Under the Radar and PS122’s COIL Festival have announced their line-ups for the 2016 festival season, and they come with pleasant surprises. First of all, I can’t help but plug the work I am myself involved in: Sister Sylvester is reprising They Are Gone But Here I Must I Remain as part of UTR’s Incoming! series. We’re pretty stoked about it. We go up on Saturdays January 9 & 16. It’s very exciting and we’re ecstatic to be part of the same festival as Toshiki Okada, whose God Bless Baseball is presented at the Japan Society as part of UTR. Kathryn Hamilton and I actually met at an afterparty back in January back in 2012 talking about Okada and how much we loved his work. I maintain he’s one of the most interesting theater artists working today, and worth checking out.

UTR also features a couple shows from local New Yorkers I’m excited about.
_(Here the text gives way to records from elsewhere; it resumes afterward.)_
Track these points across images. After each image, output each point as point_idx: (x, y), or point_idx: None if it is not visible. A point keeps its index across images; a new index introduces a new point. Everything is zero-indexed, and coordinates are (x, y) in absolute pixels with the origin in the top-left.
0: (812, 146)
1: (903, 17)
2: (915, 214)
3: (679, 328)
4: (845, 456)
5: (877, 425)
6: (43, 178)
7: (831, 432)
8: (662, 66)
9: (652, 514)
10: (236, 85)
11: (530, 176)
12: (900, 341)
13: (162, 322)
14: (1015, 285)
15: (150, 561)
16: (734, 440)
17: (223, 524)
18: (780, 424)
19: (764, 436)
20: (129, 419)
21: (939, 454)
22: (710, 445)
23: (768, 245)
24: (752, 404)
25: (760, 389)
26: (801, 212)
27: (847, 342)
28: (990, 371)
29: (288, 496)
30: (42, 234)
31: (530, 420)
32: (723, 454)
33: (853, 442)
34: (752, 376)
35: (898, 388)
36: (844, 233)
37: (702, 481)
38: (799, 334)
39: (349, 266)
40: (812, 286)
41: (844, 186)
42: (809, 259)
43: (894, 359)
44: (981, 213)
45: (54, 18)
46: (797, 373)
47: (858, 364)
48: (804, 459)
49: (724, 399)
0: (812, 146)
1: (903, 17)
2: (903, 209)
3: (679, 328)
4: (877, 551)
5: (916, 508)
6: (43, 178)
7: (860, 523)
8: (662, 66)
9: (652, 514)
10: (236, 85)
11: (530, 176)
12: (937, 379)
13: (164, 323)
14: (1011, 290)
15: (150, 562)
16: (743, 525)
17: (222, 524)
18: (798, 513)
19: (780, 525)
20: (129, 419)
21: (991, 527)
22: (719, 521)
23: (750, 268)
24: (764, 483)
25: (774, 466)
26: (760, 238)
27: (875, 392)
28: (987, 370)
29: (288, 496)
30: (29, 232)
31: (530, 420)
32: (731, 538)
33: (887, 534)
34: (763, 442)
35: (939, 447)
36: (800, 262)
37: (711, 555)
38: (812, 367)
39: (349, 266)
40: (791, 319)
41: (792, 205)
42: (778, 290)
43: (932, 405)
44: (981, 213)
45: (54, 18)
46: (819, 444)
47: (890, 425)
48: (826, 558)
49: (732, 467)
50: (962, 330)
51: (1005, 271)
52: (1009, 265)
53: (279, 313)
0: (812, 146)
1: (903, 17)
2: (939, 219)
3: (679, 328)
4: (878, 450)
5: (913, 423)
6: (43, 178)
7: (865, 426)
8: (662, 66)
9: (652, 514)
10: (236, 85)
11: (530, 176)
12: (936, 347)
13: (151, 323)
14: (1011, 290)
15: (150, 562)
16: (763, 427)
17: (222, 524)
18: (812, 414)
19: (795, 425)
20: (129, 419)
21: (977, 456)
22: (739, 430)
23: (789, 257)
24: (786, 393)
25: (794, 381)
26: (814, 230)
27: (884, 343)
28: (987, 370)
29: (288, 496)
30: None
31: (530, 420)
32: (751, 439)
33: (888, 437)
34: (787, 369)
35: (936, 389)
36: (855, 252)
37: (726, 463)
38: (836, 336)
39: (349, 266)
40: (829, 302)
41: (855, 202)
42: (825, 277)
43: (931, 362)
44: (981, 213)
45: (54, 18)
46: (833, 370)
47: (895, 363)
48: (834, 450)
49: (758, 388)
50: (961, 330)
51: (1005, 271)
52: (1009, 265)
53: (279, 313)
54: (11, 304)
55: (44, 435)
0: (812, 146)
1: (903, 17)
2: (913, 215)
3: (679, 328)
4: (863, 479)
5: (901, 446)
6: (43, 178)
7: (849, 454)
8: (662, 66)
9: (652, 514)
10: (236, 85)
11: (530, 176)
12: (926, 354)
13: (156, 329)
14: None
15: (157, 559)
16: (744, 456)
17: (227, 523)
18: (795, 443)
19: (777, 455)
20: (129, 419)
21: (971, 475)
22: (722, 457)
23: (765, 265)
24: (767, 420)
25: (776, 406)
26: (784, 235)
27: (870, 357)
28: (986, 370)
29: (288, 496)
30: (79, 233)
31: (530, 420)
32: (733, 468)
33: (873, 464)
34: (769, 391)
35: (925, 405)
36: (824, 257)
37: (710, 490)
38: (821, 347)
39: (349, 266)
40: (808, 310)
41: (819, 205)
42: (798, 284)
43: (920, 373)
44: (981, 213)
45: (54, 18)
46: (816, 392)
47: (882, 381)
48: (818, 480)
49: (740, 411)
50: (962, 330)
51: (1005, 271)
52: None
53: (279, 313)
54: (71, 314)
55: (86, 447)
Ever since I caught 600 Highwaymen’s This Great Land a couple years ago at the Fusebox Festival in Austin, I’ve been captivated by Abigail Browde and Michael Silverstone’s work. I actually missed Employee of the Year when they first brought it to NYC in October 2014 as part of FIAF’s Crossing the Line Festival, and I’m glad to have the chance to rectify that omission. Then there’s Royal Osiris Karaoke Ensemble. Last year my buddies Tei Blow and Sean McElroy blew everyone away with their presentation of an excerpt of their latest, The Art of Luv (Part 1) as part of Incoming. I’ve followed the company since their earliest work, and suggested them to everyone I could, but even I undersold them. The piece is a shocking and uncomfortable enactment of identity…I’ll leave it that vague. Don’t miss it when they bring the full-scale work this year.

Then there’s PS122’s COIL. 2016 will be the last year PS122 is homeless, so it’ll be interesting to see how COIL evolves once they have a home to program year-round again. For the time being it remains their premier showcase of new work. I want to call out first and foremost Michael Klien’s Excavation Site: Martha Graham U.S.A. I’ve been in an ongoing dialogue with Klien and his frequent dramaturgical collaborator Steve Valk for several years, since I saw the criminally under-appreciated Choreography for Blackboards at COIL in 2012. This is going to be an exciting piece, in collaboration with a forward-thinking Martha Graham Company. Otherwise, both niv Acosta and Kaneza Schaal (the latter seen recently in ERS’s Fondly, Collette Richland) are fantastic artists in rather different veins. findlay//sandsmark return with a new work, and Annie Dorsen brings her latest algorithmic theater piece, Yesterday Tomorrow. All are highly recommended.